• EXERCISE OBJECTIVE: Pictures must not be copied, but every entry must be reproduced exactly.

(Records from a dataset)
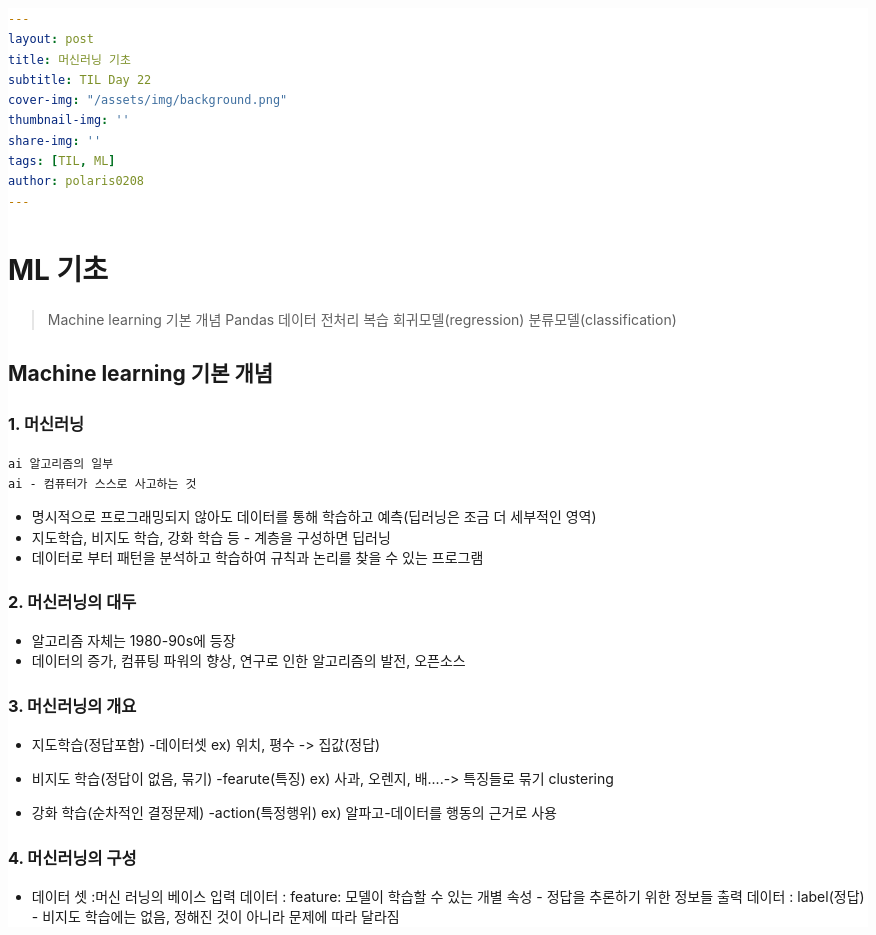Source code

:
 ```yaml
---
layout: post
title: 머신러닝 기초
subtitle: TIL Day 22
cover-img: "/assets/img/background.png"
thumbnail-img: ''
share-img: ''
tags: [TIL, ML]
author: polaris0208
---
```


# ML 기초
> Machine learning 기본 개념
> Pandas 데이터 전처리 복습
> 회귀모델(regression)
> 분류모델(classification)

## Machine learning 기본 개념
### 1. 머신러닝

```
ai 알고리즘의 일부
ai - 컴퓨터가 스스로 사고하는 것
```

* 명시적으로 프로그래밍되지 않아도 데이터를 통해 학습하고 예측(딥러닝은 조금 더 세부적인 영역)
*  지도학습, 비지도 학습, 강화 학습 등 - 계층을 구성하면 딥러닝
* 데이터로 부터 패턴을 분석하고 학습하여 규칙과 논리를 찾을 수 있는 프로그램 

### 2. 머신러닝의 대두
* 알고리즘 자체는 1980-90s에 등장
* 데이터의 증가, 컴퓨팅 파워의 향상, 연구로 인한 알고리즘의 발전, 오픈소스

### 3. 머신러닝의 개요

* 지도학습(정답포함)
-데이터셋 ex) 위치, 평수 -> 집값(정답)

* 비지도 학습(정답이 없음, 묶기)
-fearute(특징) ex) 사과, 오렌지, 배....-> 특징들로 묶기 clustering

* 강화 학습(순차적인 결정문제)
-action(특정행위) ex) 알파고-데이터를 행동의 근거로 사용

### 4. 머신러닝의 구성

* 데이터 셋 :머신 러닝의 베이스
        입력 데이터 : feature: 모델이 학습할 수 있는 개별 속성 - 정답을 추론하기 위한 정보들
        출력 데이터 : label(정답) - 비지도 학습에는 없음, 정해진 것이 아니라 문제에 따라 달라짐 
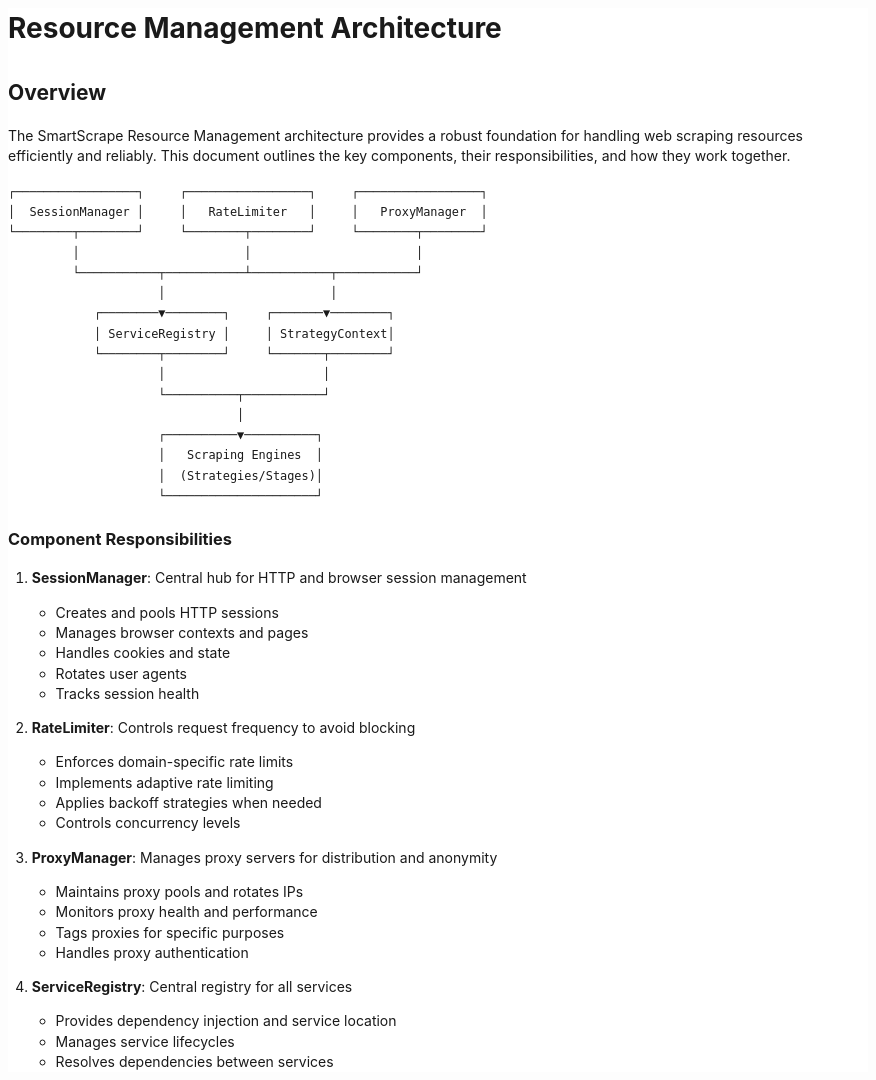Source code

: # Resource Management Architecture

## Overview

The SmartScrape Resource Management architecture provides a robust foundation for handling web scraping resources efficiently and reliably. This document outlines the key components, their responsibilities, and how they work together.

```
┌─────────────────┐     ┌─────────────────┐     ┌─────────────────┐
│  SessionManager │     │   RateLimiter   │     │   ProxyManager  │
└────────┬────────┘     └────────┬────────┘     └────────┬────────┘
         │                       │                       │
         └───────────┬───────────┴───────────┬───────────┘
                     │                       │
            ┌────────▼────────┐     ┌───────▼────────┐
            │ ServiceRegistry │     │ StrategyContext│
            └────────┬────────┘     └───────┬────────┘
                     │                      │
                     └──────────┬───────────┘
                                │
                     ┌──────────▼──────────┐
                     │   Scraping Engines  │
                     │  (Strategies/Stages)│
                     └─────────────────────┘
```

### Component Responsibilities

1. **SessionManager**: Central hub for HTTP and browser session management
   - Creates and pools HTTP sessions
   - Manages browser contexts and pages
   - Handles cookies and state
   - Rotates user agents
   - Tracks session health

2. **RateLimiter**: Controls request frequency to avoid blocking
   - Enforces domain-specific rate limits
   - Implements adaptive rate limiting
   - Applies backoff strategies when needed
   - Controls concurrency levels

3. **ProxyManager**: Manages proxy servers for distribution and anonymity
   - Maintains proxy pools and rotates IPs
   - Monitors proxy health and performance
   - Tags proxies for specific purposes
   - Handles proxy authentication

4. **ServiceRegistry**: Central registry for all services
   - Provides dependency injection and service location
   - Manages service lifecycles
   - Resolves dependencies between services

• ANSWER FOR THIS EXERCISE:
Source code

:
 ```yaml
---
layout: post
title: 머신러닝 기초
subtitle: TIL Day 22
cover-img: "/assets/img/background.png"
thumbnail-img: ''
share-img: ''
tags: [TIL, ML]
author: polaris0208
---
```


# ML 기초
> Machine learning 기본 개념
> Pandas 데이터 전처리 복습
> 회귀모델(regression)
> 분류모델(classification)

## Machine learning 기본 개념
### 1. 머신러닝

```
ai 알고리즘의 일부
ai - 컴퓨터가 스스로 사고하는 것
```

* 명시적으로 프로그래밍되지 않아도 데이터를 통해 학습하고 예측(딥러닝은 조금 더 세부적인 영역)
*  지도학습, 비지도 학습, 강화 학습 등 - 계층을 구성하면 딥러닝
* 데이터로 부터 패턴을 분석하고 학습하여 규칙과 논리를 찾을 수 있는 프로그램 

### 2. 머신러닝의 대두
* 알고리즘 자체는 1980-90s에 등장
* 데이터의 증가, 컴퓨팅 파워의 향상, 연구로 인한 알고리즘의 발전, 오픈소스

### 3. 머신러닝의 개요

* 지도학습(정답포함)
-데이터셋 ex) 위치, 평수 -> 집값(정답)

* 비지도 학습(정답이 없음, 묶기)
-fearute(특징) ex) 사과, 오렌지, 배....-> 특징들로 묶기 clustering

* 강화 학습(순차적인 결정문제)
-action(특정행위) ex) 알파고-데이터를 행동의 근거로 사용

### 4. 머신러닝의 구성

* 데이터 셋 :머신 러닝의 베이스
        입력 데이터 : feature: 모델이 학습할 수 있는 개별 속성 - 정답을 추론하기 위한 정보들
        출력 데이터 : label(정답) - 비지도 학습에는 없음, 정해진 것이 아니라 문제에 따라 달라짐 
Source code

: # Resource Management Architecture

## Overview

The SmartScrape Resource Management architecture provides a robust foundation for handling web scraping resources efficiently and reliably. This document outlines the key components, their responsibilities, and how they work together.

```
┌─────────────────┐     ┌─────────────────┐     ┌─────────────────┐
│  SessionManager │     │   RateLimiter   │     │   ProxyManager  │
└────────┬────────┘     └────────┬────────┘     └────────┬────────┘
         │                       │                       │
         └───────────┬───────────┴───────────┬───────────┘
                     │                       │
            ┌────────▼────────┐     ┌───────▼────────┐
            │ ServiceRegistry │     │ StrategyContext│
            └────────┬────────┘     └───────┬────────┘
                     │                      │
                     └──────────┬───────────┘
                                │
                     ┌──────────▼──────────┐
                     │   Scraping Engines  │
                     │  (Strategies/Stages)│
                     └─────────────────────┘
```

### Component Responsibilities

1. **SessionManager**: Central hub for HTTP and browser session management
   - Creates and pools HTTP sessions
   - Manages browser contexts and pages
   - Handles cookies and state
   - Rotates user agents
   - Tracks session health

2. **RateLimiter**: Controls request frequency to avoid blocking
   - Enforces domain-specific rate limits
   - Implements adaptive rate limiting
   - Applies backoff strategies when needed
   - Controls concurrency levels

3. **ProxyManager**: Manages proxy servers for distribution and anonymity
   - Maintains proxy pools and rotates IPs
   - Monitors proxy health and performance
   - Tags proxies for specific purposes
   - Handles proxy authentication

4. **ServiceRegistry**: Central registry for all services
   - Provides dependency injection and service location
   - Manages service lifecycles
   - Resolves dependencies between services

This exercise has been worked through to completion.